======== Texto de leitura ========

Essas escolas criariam alternativas de atuação profissional para alunos dos cursos de
humanidades e da Escola Normal. O ensino do Desenho Linear, o Desenho de Ornato e o Desenho de Imitação faziam parte do curso profissionalizante que já existia no Colégio dos Órfãos de S. Joaquim, na Bahia, que visava garantir meios seguros de acesso ao mundo do trabalho profissional, pois se deveria possibilitar que os órfãos ao “sahirem do collegio teham meios seguros de se empregarem utilmente, e de adquirirem uma profissão na sociedade civil” (WANDERLEY, Fala, 1853, p. 22).
Em relação ao ensino elementar de Desenho, Albuquerque sugere a obra do francês “Francoeur que tem por titulo: Le Dessin linéaire d’aprés la methode de lénseignement mutuel; dédié à la Société d’instruction élémentaire. Paris, 1819”. Albuquerque considerou esta obra como “proprissima para guiar os professores de escola primaria nesta parte de ensino”, mas salienta que seria “necessário promover a sua tradução” (Idem).

========

Item de trabalho 1: No texto sobre o ensino de Desenho, em que instituição da Bahia já existia o curso profissionalizante que incluía o Desenho Linear?
O texto sobre o ensino de Desenho e os registros têm origens distintas.

======== Registros fornecidos ========

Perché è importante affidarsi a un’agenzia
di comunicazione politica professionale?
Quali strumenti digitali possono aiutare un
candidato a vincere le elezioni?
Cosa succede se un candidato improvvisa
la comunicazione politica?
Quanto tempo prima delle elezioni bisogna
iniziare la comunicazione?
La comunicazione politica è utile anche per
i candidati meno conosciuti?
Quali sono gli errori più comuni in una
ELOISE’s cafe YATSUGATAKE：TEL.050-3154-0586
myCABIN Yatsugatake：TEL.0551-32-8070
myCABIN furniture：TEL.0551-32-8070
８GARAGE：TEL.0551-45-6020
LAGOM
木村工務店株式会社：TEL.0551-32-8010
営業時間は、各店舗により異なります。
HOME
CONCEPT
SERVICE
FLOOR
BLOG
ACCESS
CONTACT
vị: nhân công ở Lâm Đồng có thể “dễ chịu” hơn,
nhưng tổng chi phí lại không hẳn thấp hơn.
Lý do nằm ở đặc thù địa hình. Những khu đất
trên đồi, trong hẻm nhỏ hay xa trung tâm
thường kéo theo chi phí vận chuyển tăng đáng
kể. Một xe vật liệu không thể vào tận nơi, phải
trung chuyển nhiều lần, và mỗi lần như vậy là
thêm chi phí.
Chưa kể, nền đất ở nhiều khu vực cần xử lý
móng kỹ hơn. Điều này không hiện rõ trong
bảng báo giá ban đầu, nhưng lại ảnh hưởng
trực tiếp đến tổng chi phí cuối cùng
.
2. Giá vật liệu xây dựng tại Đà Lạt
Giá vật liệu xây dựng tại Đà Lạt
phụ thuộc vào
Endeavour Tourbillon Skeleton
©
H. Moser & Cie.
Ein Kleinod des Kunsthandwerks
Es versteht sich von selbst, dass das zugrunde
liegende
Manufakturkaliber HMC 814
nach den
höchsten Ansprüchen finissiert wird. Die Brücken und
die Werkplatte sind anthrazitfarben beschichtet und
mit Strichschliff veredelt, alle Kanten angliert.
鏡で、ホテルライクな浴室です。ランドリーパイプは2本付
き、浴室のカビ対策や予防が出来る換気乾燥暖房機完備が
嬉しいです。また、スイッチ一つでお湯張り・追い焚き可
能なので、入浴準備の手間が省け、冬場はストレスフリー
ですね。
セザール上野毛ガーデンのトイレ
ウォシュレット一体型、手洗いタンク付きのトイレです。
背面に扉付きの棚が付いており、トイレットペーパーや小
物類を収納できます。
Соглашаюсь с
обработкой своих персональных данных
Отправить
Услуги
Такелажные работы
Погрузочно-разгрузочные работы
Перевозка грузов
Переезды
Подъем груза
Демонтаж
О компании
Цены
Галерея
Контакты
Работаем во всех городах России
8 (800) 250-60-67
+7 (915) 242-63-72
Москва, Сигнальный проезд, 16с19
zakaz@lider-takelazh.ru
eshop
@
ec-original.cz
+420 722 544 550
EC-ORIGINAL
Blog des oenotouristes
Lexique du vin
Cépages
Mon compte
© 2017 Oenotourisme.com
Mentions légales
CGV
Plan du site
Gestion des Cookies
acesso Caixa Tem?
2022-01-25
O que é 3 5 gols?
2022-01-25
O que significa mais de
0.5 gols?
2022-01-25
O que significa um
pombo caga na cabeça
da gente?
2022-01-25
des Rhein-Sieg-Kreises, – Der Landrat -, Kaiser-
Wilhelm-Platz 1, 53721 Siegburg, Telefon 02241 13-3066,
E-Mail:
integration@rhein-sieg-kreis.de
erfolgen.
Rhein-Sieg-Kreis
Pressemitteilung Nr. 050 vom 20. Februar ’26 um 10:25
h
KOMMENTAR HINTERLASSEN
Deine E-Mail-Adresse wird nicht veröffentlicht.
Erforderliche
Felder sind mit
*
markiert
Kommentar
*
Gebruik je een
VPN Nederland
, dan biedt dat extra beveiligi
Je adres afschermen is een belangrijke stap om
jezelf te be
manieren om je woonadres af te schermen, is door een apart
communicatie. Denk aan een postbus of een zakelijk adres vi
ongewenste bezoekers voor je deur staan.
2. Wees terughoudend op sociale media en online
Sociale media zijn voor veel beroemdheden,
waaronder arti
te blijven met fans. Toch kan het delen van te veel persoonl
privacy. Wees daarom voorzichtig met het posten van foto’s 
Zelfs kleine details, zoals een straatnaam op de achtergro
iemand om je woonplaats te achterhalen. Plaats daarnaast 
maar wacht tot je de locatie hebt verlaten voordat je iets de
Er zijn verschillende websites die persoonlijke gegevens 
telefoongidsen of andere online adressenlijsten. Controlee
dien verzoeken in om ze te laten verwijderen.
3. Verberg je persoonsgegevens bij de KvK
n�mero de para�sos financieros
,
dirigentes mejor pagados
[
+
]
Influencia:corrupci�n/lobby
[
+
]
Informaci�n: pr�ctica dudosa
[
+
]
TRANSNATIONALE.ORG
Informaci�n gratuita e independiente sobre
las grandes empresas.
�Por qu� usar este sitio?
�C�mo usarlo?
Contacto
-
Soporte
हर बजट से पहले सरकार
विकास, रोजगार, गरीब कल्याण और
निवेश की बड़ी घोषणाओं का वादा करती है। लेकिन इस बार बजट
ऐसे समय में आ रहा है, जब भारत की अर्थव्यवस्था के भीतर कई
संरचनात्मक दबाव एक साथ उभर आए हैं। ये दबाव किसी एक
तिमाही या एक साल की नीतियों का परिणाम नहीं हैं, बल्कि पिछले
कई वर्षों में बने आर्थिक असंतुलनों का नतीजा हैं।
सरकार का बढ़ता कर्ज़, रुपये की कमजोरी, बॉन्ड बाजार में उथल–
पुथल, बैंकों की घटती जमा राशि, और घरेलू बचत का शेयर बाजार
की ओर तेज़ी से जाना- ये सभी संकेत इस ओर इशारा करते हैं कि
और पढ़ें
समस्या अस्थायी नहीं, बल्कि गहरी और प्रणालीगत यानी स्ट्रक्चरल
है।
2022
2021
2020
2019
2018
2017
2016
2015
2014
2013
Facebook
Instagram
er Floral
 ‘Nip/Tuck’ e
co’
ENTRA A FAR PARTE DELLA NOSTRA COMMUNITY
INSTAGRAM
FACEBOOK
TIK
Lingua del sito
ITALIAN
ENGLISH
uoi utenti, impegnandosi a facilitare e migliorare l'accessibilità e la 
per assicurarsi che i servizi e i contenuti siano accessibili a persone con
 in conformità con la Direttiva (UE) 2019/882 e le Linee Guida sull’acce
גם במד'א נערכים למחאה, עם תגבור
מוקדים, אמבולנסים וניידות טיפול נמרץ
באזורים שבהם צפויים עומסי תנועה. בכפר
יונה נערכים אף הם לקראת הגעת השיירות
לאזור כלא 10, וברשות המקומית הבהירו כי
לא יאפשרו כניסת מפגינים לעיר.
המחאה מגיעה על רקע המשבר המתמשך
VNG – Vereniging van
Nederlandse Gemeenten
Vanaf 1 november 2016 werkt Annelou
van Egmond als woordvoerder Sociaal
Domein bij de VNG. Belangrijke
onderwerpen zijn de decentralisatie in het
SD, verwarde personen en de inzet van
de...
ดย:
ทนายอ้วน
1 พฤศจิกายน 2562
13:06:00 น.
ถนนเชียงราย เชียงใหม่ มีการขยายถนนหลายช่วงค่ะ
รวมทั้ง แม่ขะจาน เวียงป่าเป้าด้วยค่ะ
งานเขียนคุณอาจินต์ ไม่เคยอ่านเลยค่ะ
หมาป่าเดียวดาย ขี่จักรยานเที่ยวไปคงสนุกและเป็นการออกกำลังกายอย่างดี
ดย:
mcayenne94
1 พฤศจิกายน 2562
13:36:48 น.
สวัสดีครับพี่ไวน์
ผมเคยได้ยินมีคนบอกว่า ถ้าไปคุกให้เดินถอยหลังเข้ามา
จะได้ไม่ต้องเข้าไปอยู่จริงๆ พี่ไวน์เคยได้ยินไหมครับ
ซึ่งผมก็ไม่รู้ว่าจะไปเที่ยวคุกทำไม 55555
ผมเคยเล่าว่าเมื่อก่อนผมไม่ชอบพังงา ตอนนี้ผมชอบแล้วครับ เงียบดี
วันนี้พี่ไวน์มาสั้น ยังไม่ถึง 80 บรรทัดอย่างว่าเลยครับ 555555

========

Item de trabalho 2: Organize como lista JSON de strings, uma para cada linha e sem as linhas em branco, tudo o que vai do início dos registros até a linha que contém "bảng báo giá ban đầu, nhưng lại ảnh hưởng", inclusive.

Resolução 1: No Colégio dos Órfãos de S. Joaquim.

Resolução 2:
[
  "Perché è importante affidarsi a un’agenzia",
  "di comunicazione politica professionale?",
  "Quali strumenti digitali possono aiutare un",
  "candidato a vincere le elezioni?",
  "Cosa succede se un candidato improvvisa",
  "la comunicazione politica?",
  "Quanto tempo prima delle elezioni bisogna",
  "iniziare la comunicazione?",
  "La comunicazione politica è utile anche per",
  "i candidati meno conosciuti?",
  "Quali sono gli errori più comuni in una",
  "ELOISE’s cafe YATSUGATAKE：TEL.050-3154-0586",
  "myCABIN Yatsugatake：TEL.0551-32-8070",
  "myCABIN furniture：TEL.0551-32-8070",
  "８GARAGE：TEL.0551-45-6020",
  "LAGOM",
  "木村工務店株式会社：TEL.0551-32-8010",
  "営業時間は、各店舗により異なります。",
  "HOME",
  "CONCEPT",
  "SERVICE",
  "FLOOR",
  "BLOG",
  "ACCESS",
  "CONTACT",
  "vị: nhân công ở Lâm Đồng có thể “dễ chịu” hơn,",
  "nhưng tổng chi phí lại không hẳn thấp hơn.",
  "Lý do nằm ở đặc thù địa hình. Những khu đất",
  "trên đồi, trong hẻm nhỏ hay xa trung tâm",
  "thường kéo theo chi phí vận chuyển tăng đáng",
  "kể. Một xe vật liệu không thể vào tận nơi, phải",
  "trung chuyển nhiều lần, và mỗi lần như vậy là",
  "thêm chi phí.",
  "Chưa kể, nền đất ở nhiều khu vực cần xử lý",
  "móng kỹ hơn. Điều này không hiện rõ trong",
  "bảng báo giá ban đầu, nhưng lại ảnh hưởng"
]